A description of India is incomplete without mentioning the stares you receive. As a westerner, and additionally a female, you are stared at everywhere you go. Eyes follow you, men and women, young and old, ALWAYS. No offence is meant by this staring, you are just different, and in many areas the locals do not see many, if any, foreigners. During our stay in Assam we travelled off the beaten track and went for over two weeks without seeing another Westerner. Before long we got used to the stares, and, for the most part, smiled when the thousands of selfies were taken with us - If I had a dollar for every selfie taken with me I'd have left India with more money than when I arrived! On one occasion some local young men saw us on a bus. They boarded the bus just to have a photo with us, only to swiftly jump off again before the bus departed! On another occasion, at the Amber Fort, my sister who joined for a few weeks, was handed a strangers' infant and asked to smile for a photograph! At the Taj Mahal, Indian tourists took more photos of us than they did of the building! I could continue...
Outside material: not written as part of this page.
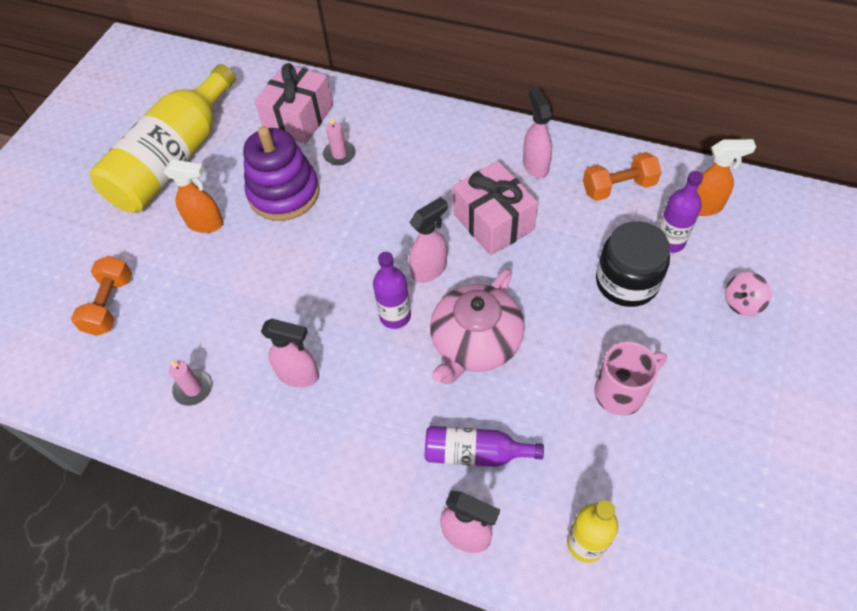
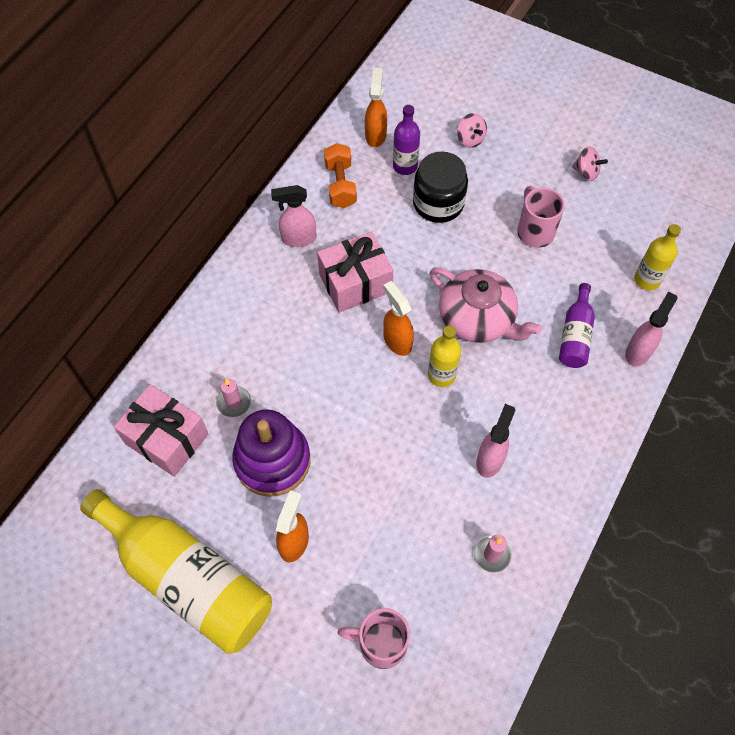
camera: 85 degrees left, 5 degrees up
(110, 305) = (381, 643): orange dumbbell -> pink mug
(395, 316) = (441, 375): purple bottle -> yellow bottle
(430, 269) = (397, 341): pink spray bottle -> orange spray bottle
(746, 449) = (586, 172): none -> pink spinning top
"India is raw. India is filthy. India is in your face" This was my journal entry half way through our stay. That was the day I saw a little girl of about 6, filthy, crying and completely alone. She lay sobbing on the floor of a busy train station. No one stopped, no one looked at her, they just stepped over her. I'll never forget that moment, it still haunts me to this day. This was one of the most difficult things about visiting India. To feel completely helpless to someone else’s suffering if an awful feeling. There is no escaping this side of India, the only thing you can take from it is an appreciation of how lucky you are. On what might seem like the darkest of days, India teaches you that most of your day to day life problems are in fact first world problems.
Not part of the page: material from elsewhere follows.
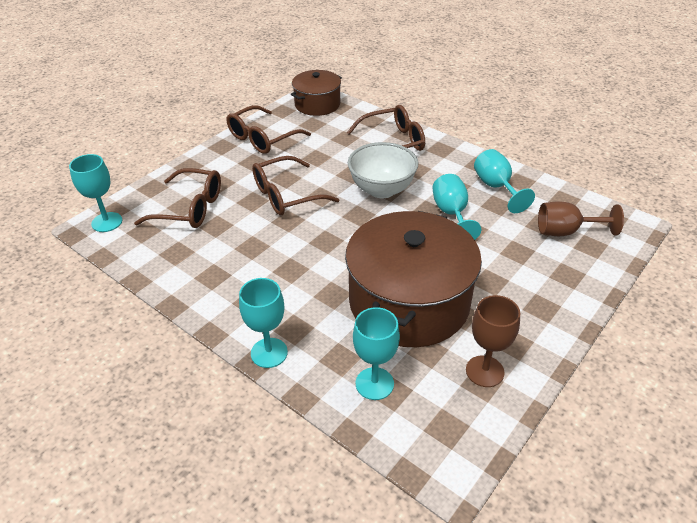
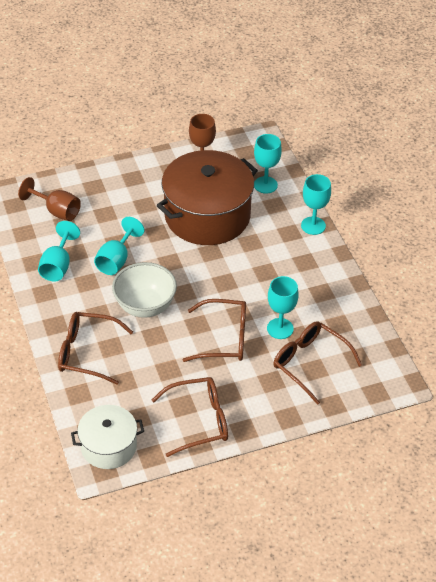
camera: 150 degrees left, 5 degrees up
(107, 222) = (384, 381): turquoise goblet -> turquoise goblet (280, 328)
(317, 104) = (108, 446): brown pot -> white pot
One of the draws to India for me was the prospect of seeing a tiger. India is rich with fauna, wild elephants, innumerable birds, one horned rhinos and an abundance of different species of deer. India's jungles are pristine, for all you know you could be in a scene from Kipling’s 'The Jungle Book'.
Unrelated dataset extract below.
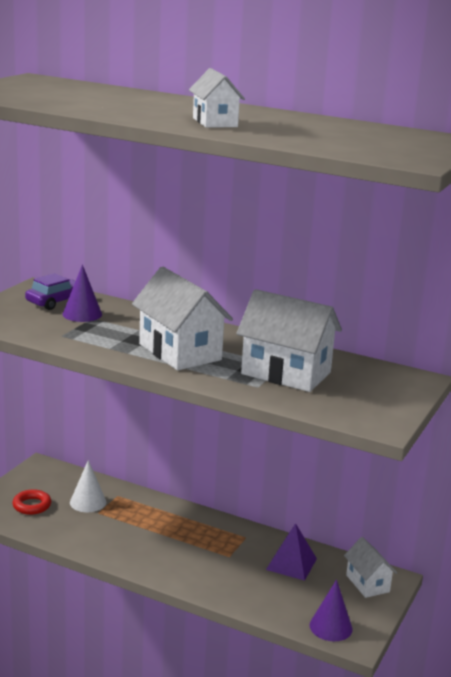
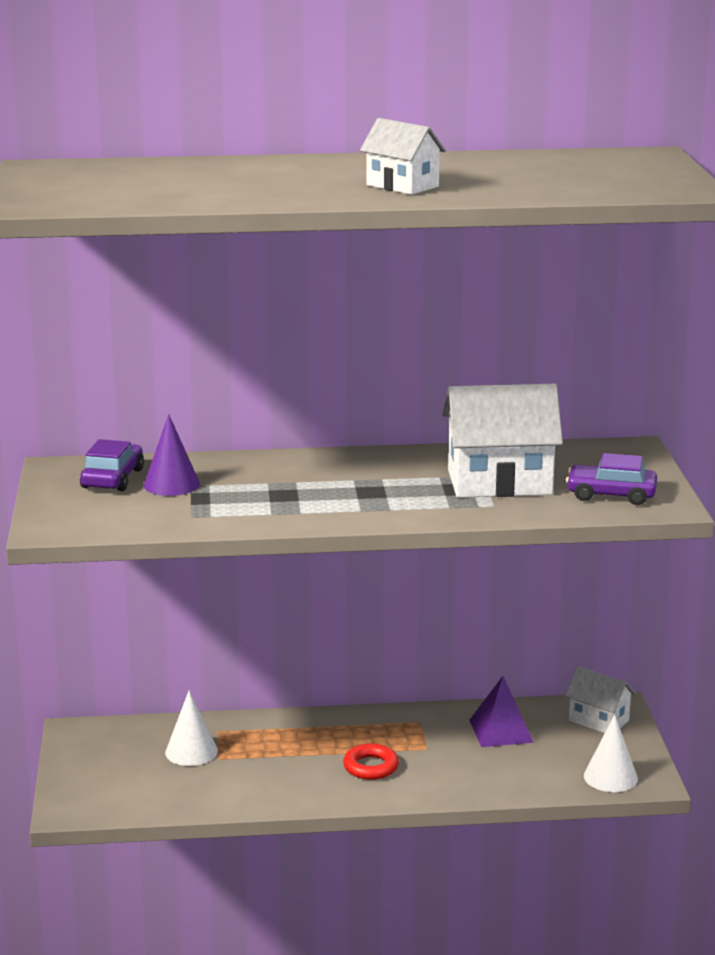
camera: 30 degrees left, 0 degrees up
(32, 505) = (126, 781): red ring -> red ring (371, 767)
(180, 352) = (355, 494): white house -> none
(330, 627) = (610, 777): purple cone -> white cone
(352, 405) = (611, 495): none -> purple car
Being a wildlife enthusiast, and the sister of an architect, I have been criticised for having only a basic appreciation of buildings. That said, when I first saw the Taj Mahal I was completely blown away. It's elegance, beauty and grandeur are nothing short of breath taking; even for an architectural numpty like myself!
Not once during my time in India did I feel threatened or in danger. We travelled on pubic busses and trains, wandered the back streets of cities during all hours and never once did I feel unsafe. The locals that we spent time with were welcoming, friendly and generous. A shopkeeper was so fascinated by us that he insisted we sit down and eat his home cooked cake with him.
A reflection on India would be incomplete without mentioning Delhi belly! Everyone gets it they said, what they didn't say is that I'd somehow acquire four intestinal bugs, lose 10kg in two weeks and then be hospitalised for a week! I only drank bottled water, brushed my teeth with bottled water, became a vegetarian for the duration of my stay, and only ate cooked food. It seems Delhi belly is a right of passage whilst visiting India - I wish any prospective travellers the best of luck!
A first time trip to India is certainly a bit of a shock to your system (in more ways than one). My advice - embrace it and immerse yourself in the culture. By this I do not mean you need to start wearing a sari and going barefoot. Instead, be open to the experiences, take a deep breath and enjoy what India has to offer. You will leave having learnt a thing or two about yourself and the world.